● **Items listed in a dataset**
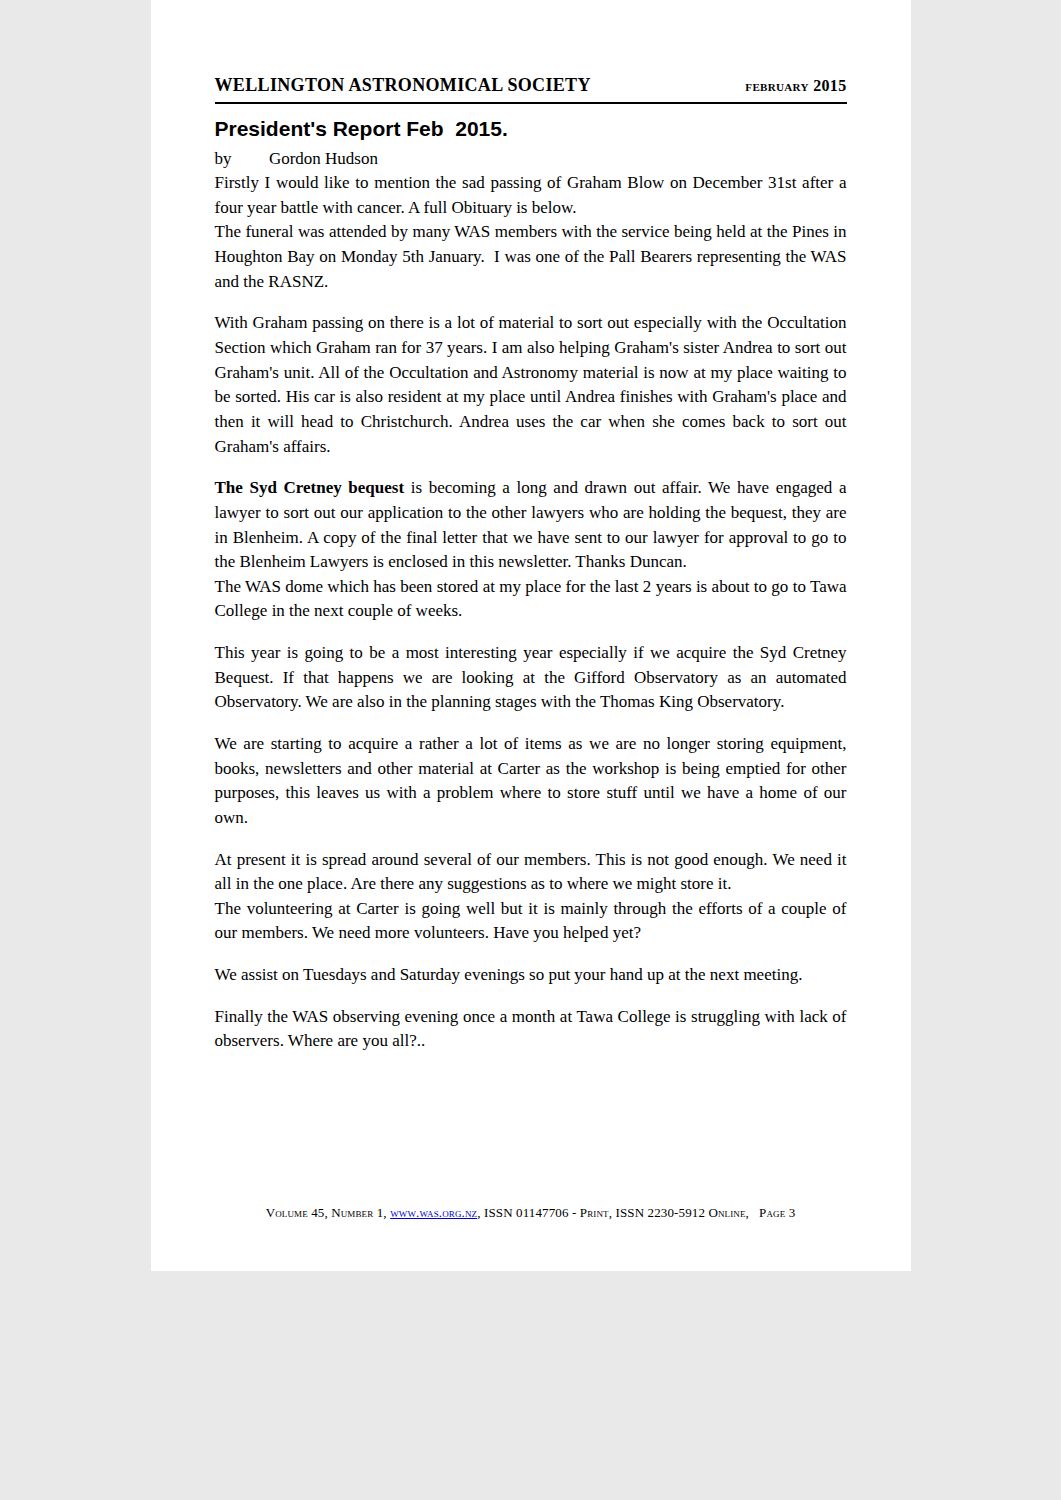Wellington Astronomical Society
February 2015
President's Report Feb 2015.
by Gordon Hudson
Firstly I would like to mention the sad passing of Graham Blow on December 31st after a four year battle with cancer. A full Obituary is below.
The funeral was attended by many WAS members with the service being held at the Pines in Houghton Bay on Monday 5th January. I was one of the Pall Bearers representing the WAS and the RASNZ.
With Graham passing on there is a lot of material to sort out especially with the Occultation Section which Graham ran for 37 years. I am also helping Graham's sister Andrea to sort out Graham's unit. All of the Occultation and Astronomy material is now at my place waiting to be sorted. His car is also resident at my place until Andrea finishes with Graham's place and then it will head to Christchurch. Andrea uses the car when she comes back to sort out Graham's affairs.
The Syd Cretney bequest is becoming a long and drawn out affair. We have engaged a lawyer to sort out our application to the other lawyers who are holding the bequest, they are in Blenheim. A copy of the final letter that we have sent to our lawyer for approval to go to the Blenheim Lawyers is enclosed in this newsletter. Thanks Duncan.
The WAS dome which has been stored at my place for the last 2 years is about to go to Tawa College in the next couple of weeks.
This year is going to be a most interesting year especially if we acquire the Syd Cretney Bequest. If that happens we are looking at the Gifford Observatory as an automated Observatory. We are also in the planning stages with the Thomas King Observatory.
We are starting to acquire a rather a lot of items as we are no longer storing equipment, books, newsletters and other material at Carter as the workshop is being emptied for other purposes, this leaves us with a problem where to store stuff until we have a home of our own.
At present it is spread around several of our members. This is not good enough. We need it all in the one place. Are there any suggestions as to where we might store it.
The volunteering at Carter is going well but it is mainly through the efforts of a couple of our members. We need more volunteers. Have you helped yet?
We assist on Tuesdays and Saturday evenings so put your hand up at the next meeting.
Finally the WAS observing evening once a month at Tawa College is struggling with lack of observers. Where are you all?..
Volume 45, Number 1, www.was.org.nz, ISSN 01147706 - Print, ISSN 2230-5912 Online, Page 3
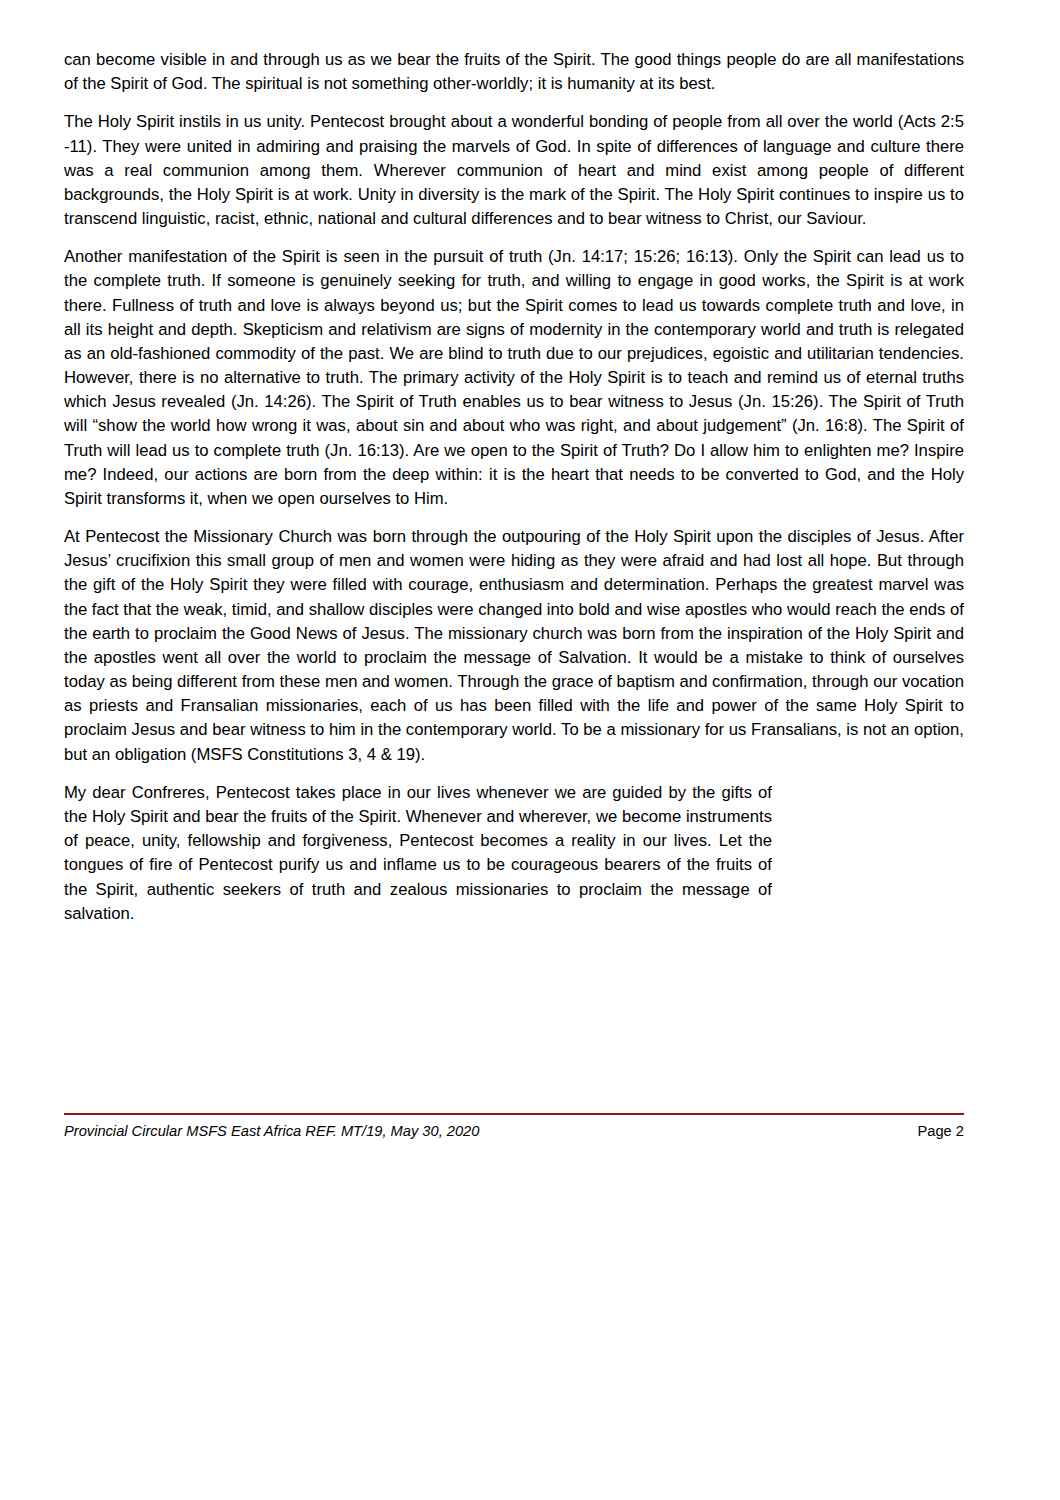can become visible in and through us as we bear the fruits of the Spirit. The good things people do are all manifestations of the Spirit of God. The spiritual is not something other-worldly; it is humanity at its best.
The Holy Spirit instils in us unity. Pentecost brought about a wonderful bonding of people from all over the world (Acts 2:5 -11). They were united in admiring and praising the marvels of God. In spite of differences of language and culture there was a real communion among them. Wherever communion of heart and mind exist among people of different backgrounds, the Holy Spirit is at work. Unity in diversity is the mark of the Spirit. The Holy Spirit continues to inspire us to transcend linguistic, racist, ethnic, national and cultural differences and to bear witness to Christ, our Saviour.
Another manifestation of the Spirit is seen in the pursuit of truth (Jn. 14:17; 15:26; 16:13). Only the Spirit can lead us to the complete truth. If someone is genuinely seeking for truth, and willing to engage in good works, the Spirit is at work there. Fullness of truth and love is always beyond us; but the Spirit comes to lead us towards complete truth and love, in all its height and depth. Skepticism and relativism are signs of modernity in the contemporary world and truth is relegated as an old-fashioned commodity of the past. We are blind to truth due to our prejudices, egoistic and utilitarian tendencies. However, there is no alternative to truth. The primary activity of the Holy Spirit is to teach and remind us of eternal truths which Jesus revealed (Jn. 14:26). The Spirit of Truth enables us to bear witness to Jesus (Jn. 15:26). The Spirit of Truth will “show the world how wrong it was, about sin and about who was right, and about judgement” (Jn. 16:8). The Spirit of Truth will lead us to complete truth (Jn. 16:13). Are we open to the Spirit of Truth? Do I allow him to enlighten me? Inspire me? Indeed, our actions are born from the deep within: it is the heart that needs to be converted to God, and the Holy Spirit transforms it, when we open ourselves to Him.
At Pentecost the Missionary Church was born through the outpouring of the Holy Spirit upon the disciples of Jesus. After Jesus’ crucifixion this small group of men and women were hiding as they were afraid and had lost all hope. But through the gift of the Holy Spirit they were filled with courage, enthusiasm and determination. Perhaps the greatest marvel was the fact that the weak, timid, and shallow disciples were changed into bold and wise apostles who would reach the ends of the earth to proclaim the Good News of Jesus. The missionary church was born from the inspiration of the Holy Spirit and the apostles went all over the world to proclaim the message of Salvation. It would be a mistake to think of ourselves today as being different from these men and women. Through the grace of baptism and confirmation, through our vocation as priests and Fransalian missionaries, each of us has been filled with the life and power of the same Holy Spirit to proclaim Jesus and bear witness to him in the contemporary world. To be a missionary for us Fransalians, is not an option, but an obligation (MSFS Constitutions 3, 4 & 19).
My dear Confreres, Pentecost takes place in our lives whenever we are guided by the gifts of the Holy Spirit and bear the fruits of the Spirit. Whenever and wherever, we become instruments of peace, unity, fellowship and forgiveness, Pentecost becomes a reality in our lives. Let the tongues of fire of Pentecost purify us and inflame us to be courageous bearers of the fruits of the Spirit, authentic seekers of truth and zealous missionaries to proclaim the message of salvation.
Provincial Circular MSFS East Africa REF. MT/19, May 30, 2020 Page 2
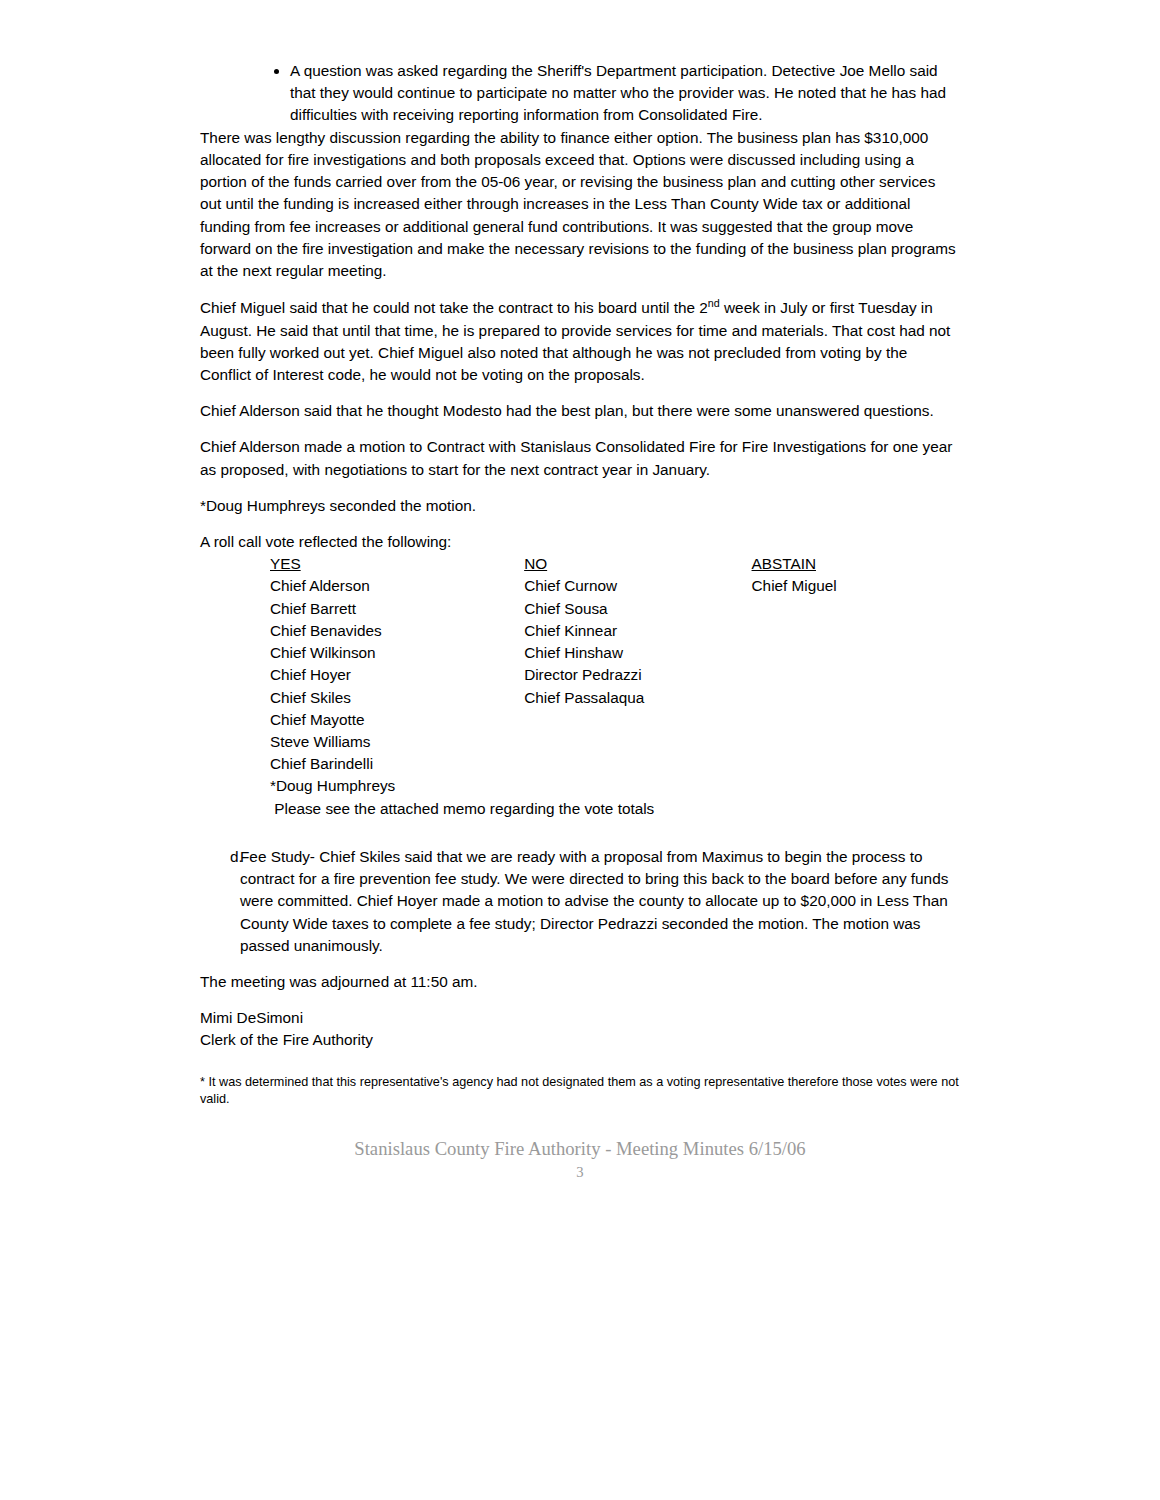A question was asked regarding the Sheriff's Department participation. Detective Joe Mello said that they would continue to participate no matter who the provider was. He noted that he has had difficulties with receiving reporting information from Consolidated Fire.
There was lengthy discussion regarding the ability to finance either option. The business plan has $310,000 allocated for fire investigations and both proposals exceed that. Options were discussed including using a portion of the funds carried over from the 05-06 year, or revising the business plan and cutting other services out until the funding is increased either through increases in the Less Than County Wide tax or additional funding from fee increases or additional general fund contributions. It was suggested that the group move forward on the fire investigation and make the necessary revisions to the funding of the business plan programs at the next regular meeting.
Chief Miguel said that he could not take the contract to his board until the 2nd week in July or first Tuesday in August. He said that until that time, he is prepared to provide services for time and materials. That cost had not been fully worked out yet. Chief Miguel also noted that although he was not precluded from voting by the Conflict of Interest code, he would not be voting on the proposals.
Chief Alderson said that he thought Modesto had the best plan, but there were some unanswered questions.
Chief Alderson made a motion to Contract with Stanislaus Consolidated Fire for Fire Investigations for one year as proposed, with negotiations to start for the next contract year in January.
*Doug Humphreys seconded the motion.
A roll call vote reflected the following:
| YES | NO | ABSTAIN |
| --- | --- | --- |
| Chief Alderson | Chief Curnow | Chief Miguel |
| Chief Barrett | Chief Sousa | |
| Chief Benavides | Chief Kinnear | |
| Chief Wilkinson | Chief Hinshaw | |
| Chief Hoyer | Director Pedrazzi | |
| Chief Skiles | Chief Passalaqua | |
| Chief Mayotte | | |
| Steve Williams | | |
| Chief Barindelli | | |
| *Doug Humphreys | | |
Please see the attached memo regarding the vote totals
d. Fee Study- Chief Skiles said that we are ready with a proposal from Maximus to begin the process to contract for a fire prevention fee study. We were directed to bring this back to the board before any funds were committed. Chief Hoyer made a motion to advise the county to allocate up to $20,000 in Less Than County Wide taxes to complete a fee study; Director Pedrazzi seconded the motion. The motion was passed unanimously.
The meeting was adjourned at 11:50 am.
Mimi DeSimoni
Clerk of the Fire Authority
* It was determined that this representative's agency had not designated them as a voting representative therefore those votes were not valid.
Stanislaus County Fire Authority - Meeting Minutes 6/15/06
3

● **What to do**
All that belongs in the answer is the run of lines above from the line containing "We assist on" through the line containing "Finally the WAS", exactly as written.

● **Reply**
We assist on Tuesdays and Saturday evenings so put your hand up at the next meeting.
Finally the WAS observing evening once a month at Tawa College is struggling with lack of observers. Where are you all?..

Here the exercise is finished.